**Task goal**
Rewrite every line of the items below, replacing "common name" with "vernacular name" and leaving everything else unchanged.

**Items**
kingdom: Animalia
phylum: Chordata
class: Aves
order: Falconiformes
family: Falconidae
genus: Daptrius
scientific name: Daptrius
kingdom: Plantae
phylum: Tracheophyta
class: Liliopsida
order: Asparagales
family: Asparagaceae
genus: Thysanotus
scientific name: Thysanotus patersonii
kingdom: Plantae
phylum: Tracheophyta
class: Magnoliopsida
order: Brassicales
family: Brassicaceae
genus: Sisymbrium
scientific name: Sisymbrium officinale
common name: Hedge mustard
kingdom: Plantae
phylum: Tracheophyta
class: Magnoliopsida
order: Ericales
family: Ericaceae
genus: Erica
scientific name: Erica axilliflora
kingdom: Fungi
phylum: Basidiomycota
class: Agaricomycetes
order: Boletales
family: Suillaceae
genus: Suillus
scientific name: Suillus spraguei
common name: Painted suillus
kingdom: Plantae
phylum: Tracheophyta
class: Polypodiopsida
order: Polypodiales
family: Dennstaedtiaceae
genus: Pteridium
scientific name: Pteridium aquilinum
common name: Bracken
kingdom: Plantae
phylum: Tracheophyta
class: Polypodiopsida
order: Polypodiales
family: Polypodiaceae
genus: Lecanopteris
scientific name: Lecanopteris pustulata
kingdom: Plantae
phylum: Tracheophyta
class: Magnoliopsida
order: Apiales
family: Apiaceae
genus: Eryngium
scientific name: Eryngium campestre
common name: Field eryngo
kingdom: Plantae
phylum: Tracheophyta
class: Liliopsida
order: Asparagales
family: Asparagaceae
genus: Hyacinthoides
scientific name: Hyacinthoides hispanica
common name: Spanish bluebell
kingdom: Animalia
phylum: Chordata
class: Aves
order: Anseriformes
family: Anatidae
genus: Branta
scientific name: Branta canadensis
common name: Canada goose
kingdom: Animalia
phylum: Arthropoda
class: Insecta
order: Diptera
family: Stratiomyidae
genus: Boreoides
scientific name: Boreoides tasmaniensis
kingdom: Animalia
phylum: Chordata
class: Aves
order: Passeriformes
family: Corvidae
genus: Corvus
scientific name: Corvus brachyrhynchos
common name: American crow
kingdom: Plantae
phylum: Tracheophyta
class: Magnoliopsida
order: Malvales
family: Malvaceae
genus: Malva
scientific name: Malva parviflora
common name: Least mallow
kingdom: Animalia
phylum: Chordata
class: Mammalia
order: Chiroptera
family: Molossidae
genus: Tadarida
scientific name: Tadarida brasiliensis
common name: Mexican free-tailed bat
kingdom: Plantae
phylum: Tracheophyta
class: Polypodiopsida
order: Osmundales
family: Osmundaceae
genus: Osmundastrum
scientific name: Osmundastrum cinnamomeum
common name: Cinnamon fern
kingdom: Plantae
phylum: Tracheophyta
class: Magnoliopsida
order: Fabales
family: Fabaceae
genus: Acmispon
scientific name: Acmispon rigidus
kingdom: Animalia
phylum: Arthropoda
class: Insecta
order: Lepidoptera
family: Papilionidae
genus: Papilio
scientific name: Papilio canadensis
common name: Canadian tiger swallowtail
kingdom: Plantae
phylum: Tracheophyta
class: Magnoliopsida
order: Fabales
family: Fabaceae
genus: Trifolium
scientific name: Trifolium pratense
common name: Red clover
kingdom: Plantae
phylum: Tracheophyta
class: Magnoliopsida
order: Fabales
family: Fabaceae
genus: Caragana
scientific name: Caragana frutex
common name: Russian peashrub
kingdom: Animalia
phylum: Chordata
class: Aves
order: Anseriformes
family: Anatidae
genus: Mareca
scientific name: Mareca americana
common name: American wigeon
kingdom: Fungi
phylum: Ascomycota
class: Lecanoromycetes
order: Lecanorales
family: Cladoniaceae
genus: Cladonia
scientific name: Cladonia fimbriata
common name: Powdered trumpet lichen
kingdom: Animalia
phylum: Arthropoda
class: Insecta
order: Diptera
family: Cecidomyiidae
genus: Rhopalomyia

**The result**
kingdom: Animalia
phylum: Chordata
class: Aves
order: Falconiformes
family: Falconidae
genus: Daptrius
scientific name: Daptrius
kingdom: Plantae
phylum: Tracheophyta
class: Liliopsida
order: Asparagales
family: Asparagaceae
genus: Thysanotus
scientific name: Thysanotus patersonii
kingdom: Plantae
phylum: Tracheophyta
class: Magnoliopsida
order: Brassicales
family: Brassicaceae
genus: Sisymbrium
scientific name: Sisymbrium officinale
vernacular name: Hedge mustard
kingdom: Plantae
phylum: Tracheophyta
class: Magnoliopsida
order: Ericales
family: Ericaceae
genus: Erica
scientific name: Erica axilliflora
kingdom: Fungi
phylum: Basidiomycota
class: Agaricomycetes
order: Boletales
family: Suillaceae
genus: Suillus
scientific name: Suillus spraguei
vernacular name: Painted suillus
kingdom: Plantae
phylum: Tracheophyta
class: Polypodiopsida
order: Polypodiales
family: Dennstaedtiaceae
genus: Pteridium
scientific name: Pteridium aquilinum
vernacular name: Bracken
kingdom: Plantae
phylum: Tracheophyta
class: Polypodiopsida
order: Polypodiales
family: Polypodiaceae
genus: Lecanopteris
scientific name: Lecanopteris pustulata
kingdom: Plantae
phylum: Tracheophyta
class: Magnoliopsida
order: Apiales
family: Apiaceae
genus: Eryngium
scientific name: Eryngium campestre
vernacular name: Field eryngo
kingdom: Plantae
phylum: Tracheophyta
class: Liliopsida
order: Asparagales
family: Asparagaceae
genus: Hyacinthoides
scientific name: Hyacinthoides hispanica
vernacular name: Spanish bluebell
kingdom: Animalia
phylum: Chordata
class: Aves
order: Anseriformes
family: Anatidae
genus: Branta
scientific name: Branta canadensis
vernacular name: Canada goose
kingdom: Animalia
phylum: Arthropoda
class: Insecta
order: Diptera
family: Stratiomyidae
genus: Boreoides
scientific name: Boreoides tasmaniensis
kingdom: Animalia
phylum: Chordata
class: Aves
order: Passeriformes
family: Corvidae
genus: Corvus
scientific name: Corvus brachyrhynchos
vernacular name: American crow
kingdom: Plantae
phylum: Tracheophyta
class: Magnoliopsida
order: Malvales
family: Malvaceae
genus: Malva
scientific name: Malva parviflora
vernacular name: Least mallow
kingdom: Animalia
phylum: Chordata
class: Mammalia
order: Chiroptera
family: Molossidae
genus: Tadarida
scientific name: Tadarida brasiliensis
vernacular name: Mexican free-tailed bat
kingdom: Plantae
phylum: Tracheophyta
class: Polypodiopsida
order: Osmundales
family: Osmundaceae
genus: Osmundastrum
scientific name: Osmundastrum cinnamomeum
vernacular name: Cinnamon fern
kingdom: Plantae
phylum: Tracheophyta
class: Magnoliopsida
order: Fabales
family: Fabaceae
genus: Acmispon
scientific name: Acmispon rigidus
kingdom: Animalia
phylum: Arthropoda
class: Insecta
order: Lepidoptera
family: Papilionidae
genus: Papilio
scientific name: Papilio canadensis
vernacular name: Canadian tiger swallowtail
kingdom: Plantae
phylum: Tracheophyta
class: Magnoliopsida
order: Fabales
family: Fabaceae
genus: Trifolium
scientific name: Trifolium pratense
vernacular name: Red clover
kingdom: Plantae
phylum: Tracheophyta
class: Magnoliopsida
order: Fabales
family: Fabaceae
genus: Caragana
scientific name: Caragana frutex
vernacular name: Russian peashrub
kingdom: Animalia
phylum: Chordata
class: Aves
order: Anseriformes
family: Anatidae
genus: Mareca
scientific name: Mareca americana
vernacular name: American wigeon
kingdom: Fungi
phylum: Ascomycota
class: Lecanoromycetes
order: Lecanorales
family: Cladoniaceae
genus: Cladonia
scientific name: Cladonia fimbriata
vernacular name: Powdered trumpet lichen
kingdom: Animalia
phylum: Arthropoda
class: Insecta
order: Diptera
family: Cecidomyiidae
genus: Rhopalomyia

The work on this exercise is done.